Первым заговорил Мэлоун:
— Насколько я понимаю, Тизока уже не найти. Что ж, по крайней мере ты спас Бонни от смерти. Воспетая поэтами справедливость восторжествовала — Бонни избавлена от своего ужасного семейства.
— Да, конечно, они мертвы, — подняв густые брови, промолвил Перри, — но в сознании Бонни они все еще живы и все еще мучают ее и издеваются над ней. И еще долгое время Хевики будут продолжать свое черное дело. А что касается их смерти, на самом ли деле мы увидели пример торжества пресловутой справедливости? Знаешь, если я изложу тебе свою теорию о том, что на самом деле случилось с Хуаном Тизоком, ты решишь, что я совсем рехнулся.
— Керш, расскажи, пожалуйста, — попросил Мэлоун. — Обещаю, что не буду смеяться или считать тебя сумасшедшим.
— Прошу тебя только, никому не рассказывай об этом. Никогда. Кэтскилс расположен на невулканических землях, зато Мексика — да...
— Ну? — произнес Мэлоун после долгой паузы.
— Давай рассмотрим теорию, о которой поговаривали жители Рузвиля. Они рассказывали о внезапных вспышках огня в доме Хевика, когда Бонни было одиннадцать, намекая при этом, что Бонни каким-то образом связана с вулканом. Но они не знали, что в каждом якобы достоверном случае так называемого саламандризма этот феномен всегда исчезает, когда несчастное дитя достигает половой зрелости. То есть Бонни тут ни при чем.
— Я рад, что ты так считаешь, Керш, — сказал Мэлоун. — Я боялся, что твоя теория основана на каких-нибудь сверхъестественных силах.
— Сверхъестественные силы — всего лишь термин, который используют для объяснения необъяснимого. Нет, Эд, не Бонни нагревала песчаник почти у поверхности земли, и не она вскрыла поле, чтобы раскаленная белая лава изверглась на Хевиков. Это сделал Тизок.

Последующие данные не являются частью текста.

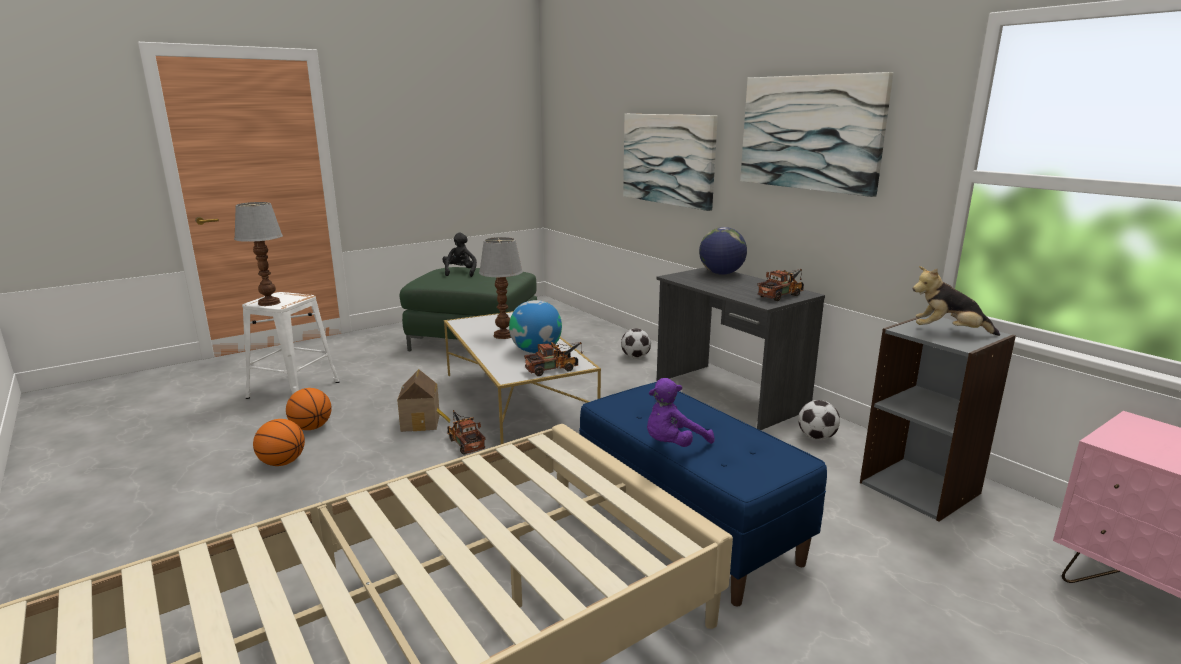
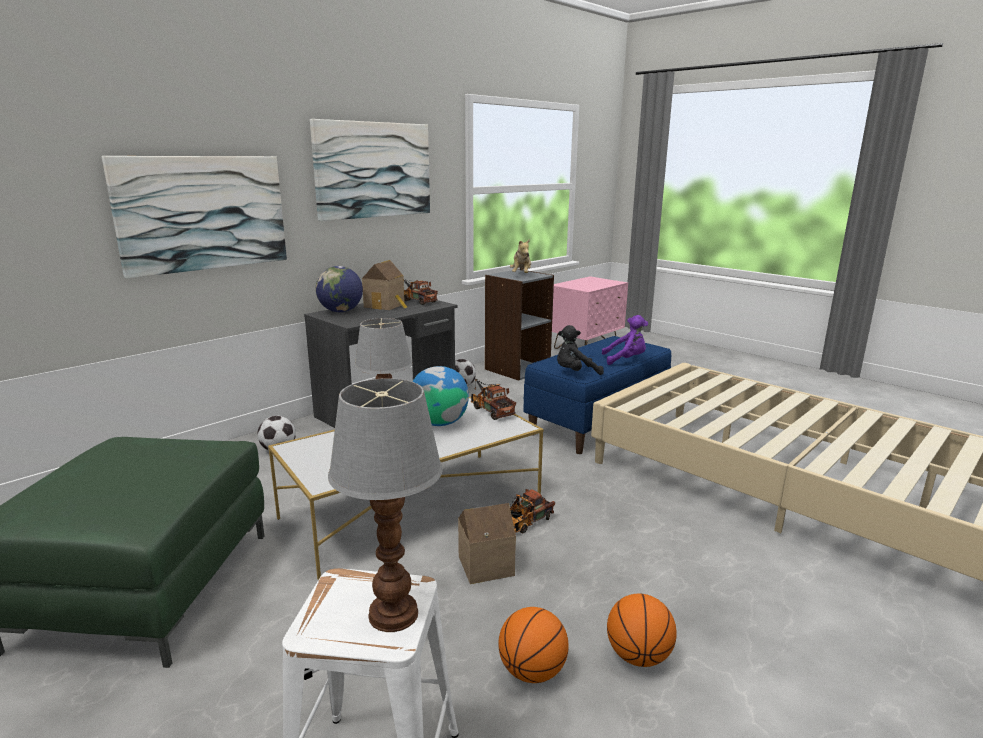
camera: 100 degrees left, 0 degrees up
(460, 272) = (101, 483): black plush toy -> black plush toy (575, 373)
(673, 445) = (625, 360): purple plush toy -> purple plush toy turned 45 degrees counterclockwise
(751, 285) = (386, 306): none -> toy house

Коктейль Мэлоуна пролился на пол.
— Тизок? — зачарованно спросил Эд.
— Да. Хевики убили его, убили жестоко, в бешеной ярости, — я уверен в этом. Они выкопали могилу в центре поля, зарыли Тизока и забросали место преступления грязью. Они надеялись, что корни растений разрушат тело Тизока, а могила его быстро Зарастет. Это было самое уместное решение. Но Хевики не знали, что впервые кукурузу стали культивировать в древней Мексике. И что Мексика к тому же — страна вулканов. И человек, пусть даже мертвый, проявил себя в духе мексиканской земли, на которой он вырос. Проявил при помощи самых доступных для него материалов и методов.

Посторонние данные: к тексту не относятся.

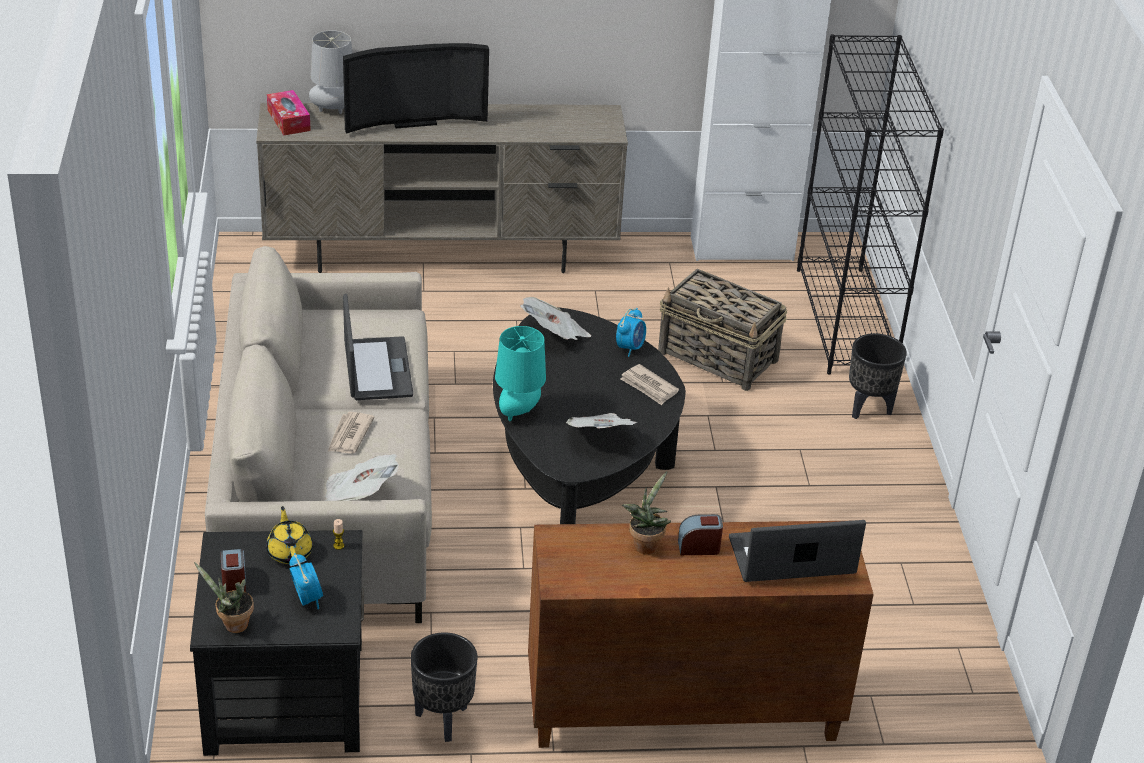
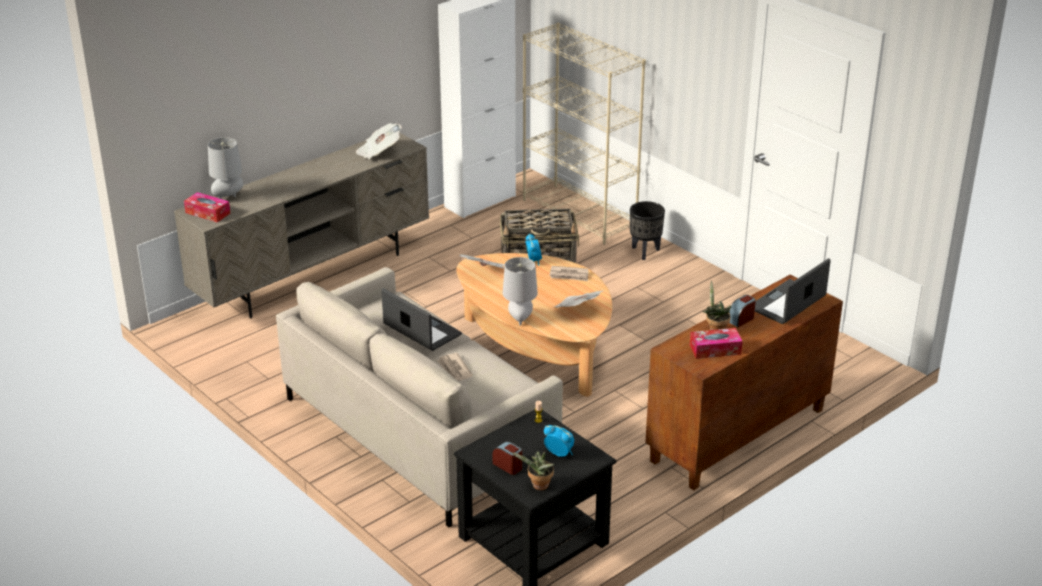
camera: 35 degrees left, 5 degrees down
(290, 552) = (517, 436): yellow teapot -> none
(359, 495) = (503, 395): newspaper -> newspaper (379, 152)
(413, 120) = (285, 183): television -> none
(443, 721) = (631, 505): black planter -> none
(519, 412) = (519, 319): turquoise table lamp -> grey table lamp
(579, 466) = (537, 348): black coffee table -> beige coffee table
(610, 569) = (715, 349): none -> tissue box
(846, 320) = (580, 214): black bookcase -> beige bookcase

Хевики не знали, что ненависть Тизока была так велика, его желание отомстить было так огромно, что они пылали в нем даже после смерти. Он горел ненавистью, его душа пульсировала жестокостью, хотя сердце перестало биться. И песчаник превратился в магму со всей яростью его ненависти и жаждой отмщения...
— Хватит, Керш! — прокричал Мэлоун. — Я обещал не считать тебя сумасшедшим, но...
— Да, я понимаю, — ответил Перри. — Но выслушай до конца, Эд, а затем, если можешь, предложи теорию получше. Ты видел отчет геологов о составе и относительных пропорциях газов и золы, выбрасываемых из вулкана. Они совершенно не такие, как у остальных, до сих пор известных вулканов. — Перри отпил виски и опустил стакан. — Извергнутые из вулкана элементы и их пропорции в точности соответствуют химическому составу человеческого тела.